** WORKING DATA follows **
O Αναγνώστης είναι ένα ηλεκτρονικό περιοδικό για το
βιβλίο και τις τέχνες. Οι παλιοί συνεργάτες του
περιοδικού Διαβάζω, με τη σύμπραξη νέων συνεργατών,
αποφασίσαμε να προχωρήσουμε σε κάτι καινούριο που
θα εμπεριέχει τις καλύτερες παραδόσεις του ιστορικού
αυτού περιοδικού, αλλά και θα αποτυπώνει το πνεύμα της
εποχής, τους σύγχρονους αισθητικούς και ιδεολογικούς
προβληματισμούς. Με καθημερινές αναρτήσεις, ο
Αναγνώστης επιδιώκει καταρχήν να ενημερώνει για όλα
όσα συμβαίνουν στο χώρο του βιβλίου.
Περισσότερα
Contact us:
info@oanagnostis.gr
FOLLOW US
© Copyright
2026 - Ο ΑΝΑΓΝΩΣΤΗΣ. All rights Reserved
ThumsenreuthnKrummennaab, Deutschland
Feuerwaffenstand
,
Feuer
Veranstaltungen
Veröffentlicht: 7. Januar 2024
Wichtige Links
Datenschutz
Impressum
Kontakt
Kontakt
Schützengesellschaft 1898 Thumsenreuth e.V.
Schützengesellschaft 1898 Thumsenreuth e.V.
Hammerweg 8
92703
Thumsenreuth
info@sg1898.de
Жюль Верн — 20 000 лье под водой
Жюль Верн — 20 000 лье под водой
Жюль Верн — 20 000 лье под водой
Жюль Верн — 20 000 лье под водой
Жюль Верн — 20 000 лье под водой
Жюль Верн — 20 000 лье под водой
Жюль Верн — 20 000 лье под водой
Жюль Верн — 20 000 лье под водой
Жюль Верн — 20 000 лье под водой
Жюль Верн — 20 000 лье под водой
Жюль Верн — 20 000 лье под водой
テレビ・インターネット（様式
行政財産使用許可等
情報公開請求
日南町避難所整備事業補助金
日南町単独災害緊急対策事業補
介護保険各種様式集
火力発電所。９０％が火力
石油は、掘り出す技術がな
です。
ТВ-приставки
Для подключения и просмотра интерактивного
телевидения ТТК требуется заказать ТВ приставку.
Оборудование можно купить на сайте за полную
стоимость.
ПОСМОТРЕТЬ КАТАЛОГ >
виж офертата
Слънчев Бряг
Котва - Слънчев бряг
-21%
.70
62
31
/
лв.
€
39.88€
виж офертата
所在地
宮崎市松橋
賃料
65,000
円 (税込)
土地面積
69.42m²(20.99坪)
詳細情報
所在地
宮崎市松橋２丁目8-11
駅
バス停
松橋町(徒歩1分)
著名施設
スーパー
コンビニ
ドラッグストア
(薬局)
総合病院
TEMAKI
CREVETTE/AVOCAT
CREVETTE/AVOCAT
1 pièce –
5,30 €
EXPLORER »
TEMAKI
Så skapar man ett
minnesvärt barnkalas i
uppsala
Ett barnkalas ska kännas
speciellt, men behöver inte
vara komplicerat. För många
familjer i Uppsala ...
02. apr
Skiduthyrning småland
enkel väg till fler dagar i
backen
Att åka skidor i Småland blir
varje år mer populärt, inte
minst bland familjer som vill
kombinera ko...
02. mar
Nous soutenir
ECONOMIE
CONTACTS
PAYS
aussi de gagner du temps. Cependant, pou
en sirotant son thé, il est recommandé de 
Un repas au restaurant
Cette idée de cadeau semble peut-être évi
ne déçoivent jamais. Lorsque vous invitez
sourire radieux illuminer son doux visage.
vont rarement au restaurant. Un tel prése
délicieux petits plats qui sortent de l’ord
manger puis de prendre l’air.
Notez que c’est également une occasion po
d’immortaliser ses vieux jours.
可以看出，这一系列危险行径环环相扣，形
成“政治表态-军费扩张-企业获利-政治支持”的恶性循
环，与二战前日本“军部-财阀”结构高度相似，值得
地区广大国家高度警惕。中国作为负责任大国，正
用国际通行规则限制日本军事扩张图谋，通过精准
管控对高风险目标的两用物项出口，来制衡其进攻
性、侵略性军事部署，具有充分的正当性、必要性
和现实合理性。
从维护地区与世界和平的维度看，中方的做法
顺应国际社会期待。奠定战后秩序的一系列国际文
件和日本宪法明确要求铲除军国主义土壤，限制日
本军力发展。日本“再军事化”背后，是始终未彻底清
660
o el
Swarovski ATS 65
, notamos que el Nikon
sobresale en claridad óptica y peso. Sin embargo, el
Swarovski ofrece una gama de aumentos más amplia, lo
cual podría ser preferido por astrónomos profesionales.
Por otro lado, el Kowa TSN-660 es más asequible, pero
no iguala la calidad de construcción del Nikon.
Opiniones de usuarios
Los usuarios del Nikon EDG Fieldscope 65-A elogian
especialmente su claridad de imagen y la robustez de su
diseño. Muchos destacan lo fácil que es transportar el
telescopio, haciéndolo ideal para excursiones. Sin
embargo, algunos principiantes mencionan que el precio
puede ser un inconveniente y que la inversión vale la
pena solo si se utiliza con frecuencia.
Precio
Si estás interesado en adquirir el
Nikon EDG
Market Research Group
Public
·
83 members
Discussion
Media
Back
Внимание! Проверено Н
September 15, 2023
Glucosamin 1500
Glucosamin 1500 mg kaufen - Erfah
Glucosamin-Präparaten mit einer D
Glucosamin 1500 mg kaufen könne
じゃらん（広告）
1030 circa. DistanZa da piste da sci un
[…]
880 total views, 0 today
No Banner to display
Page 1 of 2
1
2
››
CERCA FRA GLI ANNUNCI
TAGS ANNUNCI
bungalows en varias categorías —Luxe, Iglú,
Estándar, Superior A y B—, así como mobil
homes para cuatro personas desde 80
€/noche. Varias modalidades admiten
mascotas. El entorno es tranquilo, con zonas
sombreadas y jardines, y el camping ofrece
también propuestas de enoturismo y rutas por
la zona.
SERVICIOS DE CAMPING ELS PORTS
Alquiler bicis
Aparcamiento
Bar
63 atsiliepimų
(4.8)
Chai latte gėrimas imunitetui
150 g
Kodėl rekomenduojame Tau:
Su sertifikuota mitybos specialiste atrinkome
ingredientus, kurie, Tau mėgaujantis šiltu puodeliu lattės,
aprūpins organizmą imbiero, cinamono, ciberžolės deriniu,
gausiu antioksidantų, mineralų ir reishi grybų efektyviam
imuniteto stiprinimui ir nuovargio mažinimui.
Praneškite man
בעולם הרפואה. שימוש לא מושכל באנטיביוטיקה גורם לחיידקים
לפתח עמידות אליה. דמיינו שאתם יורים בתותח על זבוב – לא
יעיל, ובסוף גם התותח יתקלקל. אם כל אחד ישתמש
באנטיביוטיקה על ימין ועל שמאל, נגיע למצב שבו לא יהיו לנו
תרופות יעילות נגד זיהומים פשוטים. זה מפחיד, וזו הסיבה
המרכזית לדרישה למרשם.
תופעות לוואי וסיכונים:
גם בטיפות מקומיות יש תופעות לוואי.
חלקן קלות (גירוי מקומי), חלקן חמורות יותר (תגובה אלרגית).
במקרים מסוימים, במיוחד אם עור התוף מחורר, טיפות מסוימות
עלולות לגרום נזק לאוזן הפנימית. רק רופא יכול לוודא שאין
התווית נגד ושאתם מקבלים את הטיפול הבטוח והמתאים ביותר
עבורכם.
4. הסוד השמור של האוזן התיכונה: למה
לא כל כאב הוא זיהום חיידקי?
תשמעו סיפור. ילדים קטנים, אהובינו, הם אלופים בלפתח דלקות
** End of WORKING DATA **
TRY IT ▸ Starting at the first line of the material and stopping after the line that contains "όσα συμβαίνουν στο χώρο του βιβλίου.", convert those lines into a JSON list of strings, one string per line, leaving out any blank lines.

EXERCISE RESPONSE ▸
[
  "O Αναγνώστης είναι ένα ηλεκτρονικό περιοδικό για το",
  "βιβλίο και τις τέχνες. Οι παλιοί συνεργάτες του",
  "περιοδικού Διαβάζω, με τη σύμπραξη νέων συνεργατών,",
  "αποφασίσαμε να προχωρήσουμε σε κάτι καινούριο που",
  "θα εμπεριέχει τις καλύτερες παραδόσεις του ιστορικού",
  "αυτού περιοδικού, αλλά και θα αποτυπώνει το πνεύμα της",
  "εποχής, τους σύγχρονους αισθητικούς και ιδεολογικούς",
  "προβληματισμούς. Με καθημερινές αναρτήσεις, ο",
  "Αναγνώστης επιδιώκει καταρχήν να ενημερώνει για όλα",
  "όσα συμβαίνουν στο χώρο του βιβλίου."
]